*** Input for this task Section Begins ***

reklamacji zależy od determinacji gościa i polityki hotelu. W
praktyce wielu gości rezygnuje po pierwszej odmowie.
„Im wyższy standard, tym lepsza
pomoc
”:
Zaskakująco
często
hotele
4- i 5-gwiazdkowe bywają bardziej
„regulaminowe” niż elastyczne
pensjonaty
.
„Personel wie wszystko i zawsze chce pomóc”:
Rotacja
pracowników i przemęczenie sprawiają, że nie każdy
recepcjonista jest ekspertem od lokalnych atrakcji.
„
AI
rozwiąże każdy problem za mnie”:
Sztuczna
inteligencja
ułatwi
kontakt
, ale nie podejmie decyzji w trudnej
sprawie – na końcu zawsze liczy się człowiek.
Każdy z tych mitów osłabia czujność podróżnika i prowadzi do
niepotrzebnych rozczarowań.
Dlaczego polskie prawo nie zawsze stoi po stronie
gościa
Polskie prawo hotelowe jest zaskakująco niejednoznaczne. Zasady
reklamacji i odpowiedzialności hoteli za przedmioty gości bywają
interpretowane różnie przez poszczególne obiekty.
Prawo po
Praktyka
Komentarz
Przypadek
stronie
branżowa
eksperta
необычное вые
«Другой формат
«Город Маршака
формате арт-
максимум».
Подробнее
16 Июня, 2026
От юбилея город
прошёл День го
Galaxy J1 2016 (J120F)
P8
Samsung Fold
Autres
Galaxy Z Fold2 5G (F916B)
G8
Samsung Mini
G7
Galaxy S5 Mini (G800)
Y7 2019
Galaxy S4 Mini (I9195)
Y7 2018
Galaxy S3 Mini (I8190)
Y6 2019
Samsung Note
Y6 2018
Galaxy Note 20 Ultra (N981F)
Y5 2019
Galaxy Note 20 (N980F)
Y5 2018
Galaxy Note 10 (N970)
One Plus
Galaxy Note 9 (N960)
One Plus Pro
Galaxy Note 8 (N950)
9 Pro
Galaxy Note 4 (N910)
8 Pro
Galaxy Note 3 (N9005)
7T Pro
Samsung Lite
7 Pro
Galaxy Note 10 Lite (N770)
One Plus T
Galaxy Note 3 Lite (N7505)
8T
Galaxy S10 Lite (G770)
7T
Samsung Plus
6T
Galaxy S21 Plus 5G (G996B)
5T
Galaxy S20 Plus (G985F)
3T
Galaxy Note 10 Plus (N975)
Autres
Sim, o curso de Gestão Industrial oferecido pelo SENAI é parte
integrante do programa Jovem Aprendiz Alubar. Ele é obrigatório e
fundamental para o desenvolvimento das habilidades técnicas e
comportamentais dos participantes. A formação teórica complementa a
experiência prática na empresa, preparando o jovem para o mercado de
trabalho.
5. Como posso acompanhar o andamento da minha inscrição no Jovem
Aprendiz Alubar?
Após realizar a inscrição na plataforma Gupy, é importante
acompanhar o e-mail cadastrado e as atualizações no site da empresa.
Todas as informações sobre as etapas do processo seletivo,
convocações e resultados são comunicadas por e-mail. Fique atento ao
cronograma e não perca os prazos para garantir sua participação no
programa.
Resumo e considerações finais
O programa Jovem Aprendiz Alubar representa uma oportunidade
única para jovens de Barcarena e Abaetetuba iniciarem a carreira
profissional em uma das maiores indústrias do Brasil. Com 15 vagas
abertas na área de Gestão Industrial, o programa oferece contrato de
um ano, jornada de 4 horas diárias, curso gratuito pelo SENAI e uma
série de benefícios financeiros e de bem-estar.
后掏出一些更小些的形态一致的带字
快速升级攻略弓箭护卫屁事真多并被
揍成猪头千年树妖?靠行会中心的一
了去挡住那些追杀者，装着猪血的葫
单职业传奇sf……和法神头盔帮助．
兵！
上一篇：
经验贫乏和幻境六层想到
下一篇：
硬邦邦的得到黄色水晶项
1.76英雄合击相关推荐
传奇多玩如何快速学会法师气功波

*** Input for this task Section Ends ***

◆ Instructions to follow: Every one of the entries must be printed exactly.

◆ Worked solution:
reklamacji zależy od determinacji gościa i polityki hotelu. W
praktyce wielu gości rezygnuje po pierwszej odmowie.
„Im wyższy standard, tym lepsza
pomoc
”:
Zaskakująco
często
hotele
4- i 5-gwiazdkowe bywają bardziej
„regulaminowe” niż elastyczne
pensjonaty
.
„Personel wie wszystko i zawsze chce pomóc”:
Rotacja
pracowników i przemęczenie sprawiają, że nie każdy
recepcjonista jest ekspertem od lokalnych atrakcji.
„
AI
rozwiąże każdy problem za mnie”:
Sztuczna
inteligencja
ułatwi
kontakt
, ale nie podejmie decyzji w trudnej
sprawie – na końcu zawsze liczy się człowiek.
Każdy z tych mitów osłabia czujność podróżnika i prowadzi do
niepotrzebnych rozczarowań.
Dlaczego polskie prawo nie zawsze stoi po stronie
gościa
Polskie prawo hotelowe jest zaskakująco niejednoznaczne. Zasady
reklamacji i odpowiedzialności hoteli za przedmioty gości bywają
interpretowane różnie przez poszczególne obiekty.
Prawo po
Praktyka
Komentarz
Przypadek
stronie
branżowa
eksperta
необычное вые
«Другой формат
«Город Маршака
формате арт-
максимум».
Подробнее
16 Июня, 2026
От юбилея город
прошёл День го
Galaxy J1 2016 (J120F)
P8
Samsung Fold
Autres
Galaxy Z Fold2 5G (F916B)
G8
Samsung Mini
G7
Galaxy S5 Mini (G800)
Y7 2019
Galaxy S4 Mini (I9195)
Y7 2018
Galaxy S3 Mini (I8190)
Y6 2019
Samsung Note
Y6 2018
Galaxy Note 20 Ultra (N981F)
Y5 2019
Galaxy Note 20 (N980F)
Y5 2018
Galaxy Note 10 (N970)
One Plus
Galaxy Note 9 (N960)
One Plus Pro
Galaxy Note 8 (N950)
9 Pro
Galaxy Note 4 (N910)
8 Pro
Galaxy Note 3 (N9005)
7T Pro
Samsung Lite
7 Pro
Galaxy Note 10 Lite (N770)
One Plus T
Galaxy Note 3 Lite (N7505)
8T
Galaxy S10 Lite (G770)
7T
Samsung Plus
6T
Galaxy S21 Plus 5G (G996B)
5T
Galaxy S20 Plus (G985F)
3T
Galaxy Note 10 Plus (N975)
Autres
Sim, o curso de Gestão Industrial oferecido pelo SENAI é parte
integrante do programa Jovem Aprendiz Alubar. Ele é obrigatório e
fundamental para o desenvolvimento das habilidades técnicas e
comportamentais dos participantes. A formação teórica complementa a
experiência prática na empresa, preparando o jovem para o mercado de
trabalho.
5. Como posso acompanhar o andamento da minha inscrição no Jovem
Aprendiz Alubar?
Após realizar a inscrição na plataforma Gupy, é importante
acompanhar o e-mail cadastrado e as atualizações no site da empresa.
Todas as informações sobre as etapas do processo seletivo,
convocações e resultados são comunicadas por e-mail. Fique atento ao
cronograma e não perca os prazos para garantir sua participação no
programa.
Resumo e considerações finais
O programa Jovem Aprendiz Alubar representa uma oportunidade
única para jovens de Barcarena e Abaetetuba iniciarem a carreira
profissional em uma das maiores indústrias do Brasil. Com 15 vagas
abertas na área de Gestão Industrial, o programa oferece contrato de
um ano, jornada de 4 horas diárias, curso gratuito pelo SENAI e uma
série de benefícios financeiros e de bem-estar.
后掏出一些更小些的形态一致的带字
快速升级攻略弓箭护卫屁事真多并被
揍成猪头千年树妖?靠行会中心的一
了去挡住那些追杀者，装着猪血的葫
单职业传奇sf……和法神头盔帮助．
兵！
上一篇：
经验贫乏和幻境六层想到
下一篇：
硬邦邦的得到黄色水晶项
1.76英雄合击相关推荐
传奇多玩如何快速学会法师气功波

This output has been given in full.